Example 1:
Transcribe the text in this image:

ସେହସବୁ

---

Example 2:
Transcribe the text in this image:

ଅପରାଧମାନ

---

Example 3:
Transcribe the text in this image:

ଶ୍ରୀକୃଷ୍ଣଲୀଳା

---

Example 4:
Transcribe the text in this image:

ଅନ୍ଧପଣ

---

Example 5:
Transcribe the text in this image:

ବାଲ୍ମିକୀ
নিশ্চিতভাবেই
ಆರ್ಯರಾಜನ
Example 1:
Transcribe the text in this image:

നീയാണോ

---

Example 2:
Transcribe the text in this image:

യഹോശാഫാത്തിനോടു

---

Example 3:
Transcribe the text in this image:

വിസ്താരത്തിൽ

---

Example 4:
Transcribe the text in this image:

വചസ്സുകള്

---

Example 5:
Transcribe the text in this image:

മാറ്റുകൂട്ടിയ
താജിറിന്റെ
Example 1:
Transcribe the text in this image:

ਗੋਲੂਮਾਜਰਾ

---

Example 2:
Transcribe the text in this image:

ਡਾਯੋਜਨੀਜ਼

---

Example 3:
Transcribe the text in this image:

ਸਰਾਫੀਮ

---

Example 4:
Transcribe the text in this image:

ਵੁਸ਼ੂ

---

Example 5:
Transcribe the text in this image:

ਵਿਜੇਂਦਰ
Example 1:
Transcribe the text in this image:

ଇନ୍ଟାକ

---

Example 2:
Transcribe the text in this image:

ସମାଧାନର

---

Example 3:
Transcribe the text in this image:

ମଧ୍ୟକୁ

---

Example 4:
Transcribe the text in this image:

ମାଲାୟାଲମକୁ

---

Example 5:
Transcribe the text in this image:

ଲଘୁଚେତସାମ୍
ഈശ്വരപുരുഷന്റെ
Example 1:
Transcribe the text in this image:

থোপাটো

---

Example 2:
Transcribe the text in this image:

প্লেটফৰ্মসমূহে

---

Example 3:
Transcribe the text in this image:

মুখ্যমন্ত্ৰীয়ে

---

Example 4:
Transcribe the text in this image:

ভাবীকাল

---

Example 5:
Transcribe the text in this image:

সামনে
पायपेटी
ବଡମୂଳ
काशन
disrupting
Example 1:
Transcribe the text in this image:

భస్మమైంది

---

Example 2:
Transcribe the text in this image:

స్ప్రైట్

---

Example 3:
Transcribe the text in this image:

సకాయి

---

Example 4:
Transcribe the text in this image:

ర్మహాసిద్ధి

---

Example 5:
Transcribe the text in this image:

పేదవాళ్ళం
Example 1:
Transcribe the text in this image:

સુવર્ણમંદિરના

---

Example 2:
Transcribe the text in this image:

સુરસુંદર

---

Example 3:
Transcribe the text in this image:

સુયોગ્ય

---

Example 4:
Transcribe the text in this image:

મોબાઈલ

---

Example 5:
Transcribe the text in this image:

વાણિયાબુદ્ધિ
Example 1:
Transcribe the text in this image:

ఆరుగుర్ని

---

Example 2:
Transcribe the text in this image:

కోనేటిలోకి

## Brief
Repeat the data in full. Nothing may be dropped or altered.

## Answer to this task
Example 1:
Transcribe the text in this image:

ସେହସବୁ

---

Example 2:
Transcribe the text in this image:

ଅପରାଧମାନ

---

Example 3:
Transcribe the text in this image:

ଶ୍ରୀକୃଷ୍ଣଲୀଳା

---

Example 4:
Transcribe the text in this image:

ଅନ୍ଧପଣ

---

Example 5:
Transcribe the text in this image:

ବାଲ୍ମିକୀ
নিশ্চিতভাবেই
ಆರ್ಯರಾಜನ
Example 1:
Transcribe the text in this image:

നീയാണോ

---

Example 2:
Transcribe the text in this image:

യഹോശാഫാത്തിനോടു

---

Example 3:
Transcribe the text in this image:

വിസ്താരത്തിൽ

---

Example 4:
Transcribe the text in this image:

വചസ്സുകള്

---

Example 5:
Transcribe the text in this image:

മാറ്റുകൂട്ടിയ
താജിറിന്റെ
Example 1:
Transcribe the text in this image:

ਗੋਲੂਮਾਜਰਾ

---

Example 2:
Transcribe the text in this image:

ਡਾਯੋਜਨੀਜ਼

---

Example 3:
Transcribe the text in this image:

ਸਰਾਫੀਮ

---

Example 4:
Transcribe the text in this image:

ਵੁਸ਼ੂ

---

Example 5:
Transcribe the text in this image:

ਵਿਜੇਂਦਰ
Example 1:
Transcribe the text in this image:

ଇନ୍ଟାକ

---

Example 2:
Transcribe the text in this image:

ସମାଧାନର

---

Example 3:
Transcribe the text in this image:

ମଧ୍ୟକୁ

---

Example 4:
Transcribe the text in this image:

ମାଲାୟାଲମକୁ

---

Example 5:
Transcribe the text in this image:

ଲଘୁଚେତସାମ୍
ഈശ്വരപുരുഷന്റെ
Example 1:
Transcribe the text in this image:

থোপাটো

---

Example 2:
Transcribe the text in this image:

প্লেটফৰ্মসমূহে

---

Example 3:
Transcribe the text in this image:

মুখ্যমন্ত্ৰীয়ে

---

Example 4:
Transcribe the text in this image:

ভাবীকাল

---

Example 5:
Transcribe the text in this image:

সামনে
पायपेटी
ବଡମୂଳ
काशन
disrupting
Example 1:
Transcribe the text in this image:

భస్మమైంది

---

Example 2:
Transcribe the text in this image:

స్ప్రైట్

---

Example 3:
Transcribe the text in this image:

సకాయి

---

Example 4:
Transcribe the text in this image:

ర్మహాసిద్ధి

---

Example 5:
Transcribe the text in this image:

పేదవాళ్ళం
Example 1:
Transcribe the text in this image:

સુવર્ણમંદિરના

---

Example 2:
Transcribe the text in this image:

સુરસુંદર

---

Example 3:
Transcribe the text in this image:

સુયોગ્ય

---

Example 4:
Transcribe the text in this image:

મોબાઈલ

---

Example 5:
Transcribe the text in this image:

વાણિયાબુદ્ધિ
Example 1:
Transcribe the text in this image:

ఆరుగుర్ని

---

Example 2:
Transcribe the text in this image:

కోనేటిలోకి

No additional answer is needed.